- **PROBLEM STATEMENT**
Images are to be excluded, and the rest of the data repeated exactly.

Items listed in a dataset
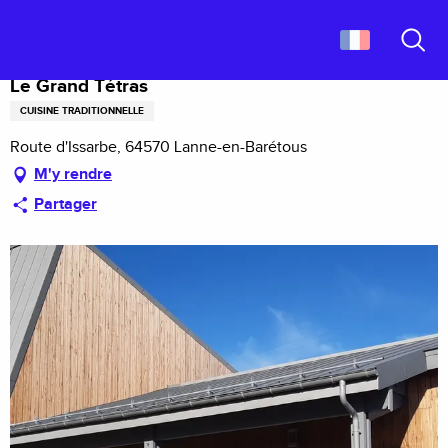
Aller
Accueil
Le Grand Tétras
au
contenu
Recher
principal
Le Grand Tétras
CUISINE TRADITIONNELLE
Route d'Issarbe, 64570 Lanne-en-Barétous
M'y rendre
Partager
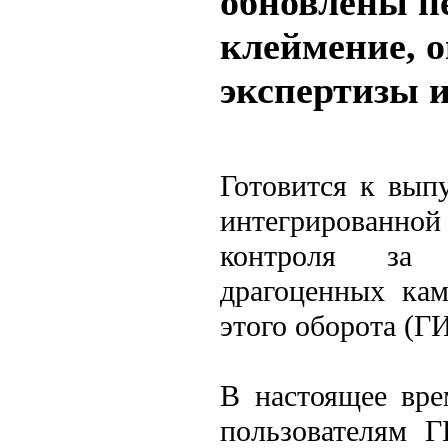
обновлены п
клеймение, о
экспертизы и
Готовится к выпу
интегрированн
контроля за 
драгоценных кам
этого оборота (
В настоящее вре
пользователям 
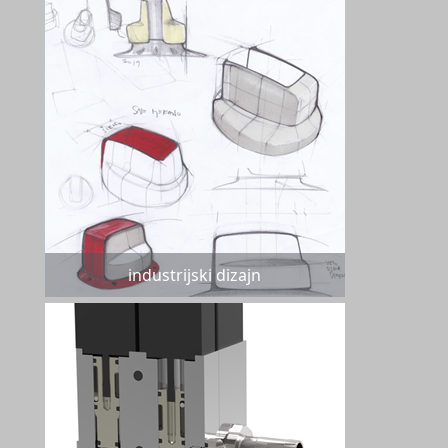
industrijski dizajn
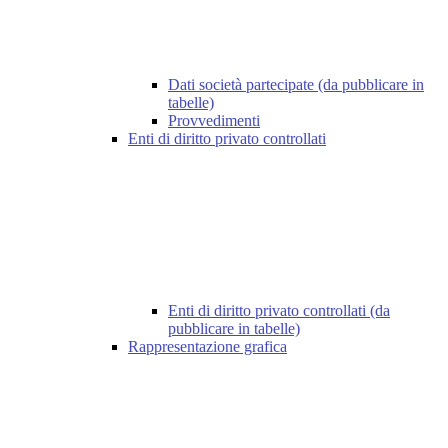
Dati società partecipate (da pubblicare in
tabelle)
Provvedimenti
Enti di diritto privato controllati
Enti di diritto privato controllati (da
pubblicare in tabelle)
Rappresentazione grafica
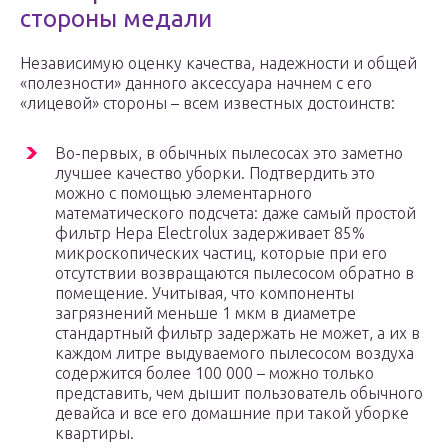
стороны медали
Независимую оценку качества, надежности и общей
«полезности» данного аксессуара начнем с его
«лицевой» стороны – всем известных достоинств:
Во-первых, в обычных пылесосах это заметно
лучшее качество уборки. Подтвердить это
можно с помощью элементарного
математического подсчета: даже самый простой
фильтр Hepa Electrolux задерживает 85%
микроскопических частиц, которые при его
отсутствии возвращаются пылесосом обратно в
помещение. Учитывая, что компоненты
загрязнений меньше 1 мкм в диаметре
стандартный фильтр задержать не может, а их в
каждом литре выдуваемого пылесосом воздуха
содержится более 100 000 – можно только
представить, чем дышит пользователь обычного
девайса и все его домашние при такой уборке
квартиры.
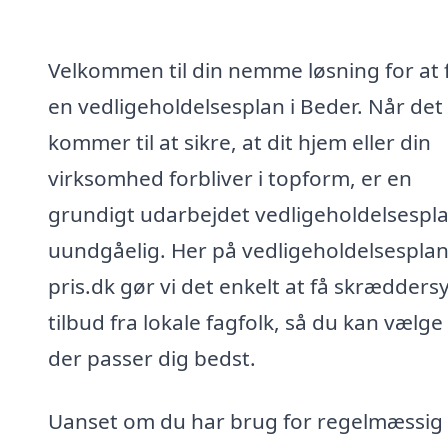
Velkommen til din nemme løsning for at 
en vedligeholdelsesplan i Beder. Når det
kommer til at sikre, at dit hjem eller din
virksomhed forbliver i topform, er en
grundigt udarbejdet vedligeholdelsespl
uundgåelig. Her på vedligeholdelsesplan
pris.dk gør vi det enkelt at få skrædders
tilbud fra lokale fagfolk, så du kan vælge
der passer dig bedst.
Uanset om du har brug for regelmæssig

- **EXERCISE SOLUTION**
Aller
Accueil
Le Grand Tétras
au
contenu
Recher
principal
Le Grand Tétras
CUISINE TRADITIONNELLE
Route d'Issarbe, 64570 Lanne-en-Barétous
M'y rendre
Partager
обновлены п
клеймение, о
экспертизы и
Готовится к выпу
интегрированн
контроля за 
драгоценных кам
этого оборота (
В настоящее вре
пользователям 
industrijski dizajn
Dati società partecipate (da pubblicare in
tabelle)
Provvedimenti
Enti di diritto privato controllati
Enti di diritto privato controllati (da
pubblicare in tabelle)
Rappresentazione grafica
стороны медали
Независимую оценку качества, надежности и общей
«полезности» данного аксессуара начнем с его
«лицевой» стороны – всем известных достоинств:
Во-первых, в обычных пылесосах это заметно
лучшее качество уборки. Подтвердить это
можно с помощью элементарного
математического подсчета: даже самый простой
фильтр Hepa Electrolux задерживает 85%
микроскопических частиц, которые при его
отсутствии возвращаются пылесосом обратно в
помещение. Учитывая, что компоненты
загрязнений меньше 1 мкм в диаметре
стандартный фильтр задержать не может, а их в
каждом литре выдуваемого пылесосом воздуха
содержится более 100 000 – можно только
представить, чем дышит пользователь обычного
девайса и все его домашние при такой уборке
квартиры.
Velkommen til din nemme løsning for at 
en vedligeholdelsesplan i Beder. Når det
kommer til at sikre, at dit hjem eller din
virksomhed forbliver i topform, er en
grundigt udarbejdet vedligeholdelsespl
uundgåelig. Her på vedligeholdelsesplan
pris.dk gør vi det enkelt at få skrædders
tilbud fra lokale fagfolk, så du kan vælge
der passer dig bedst.
Uanset om du har brug for regelmæssig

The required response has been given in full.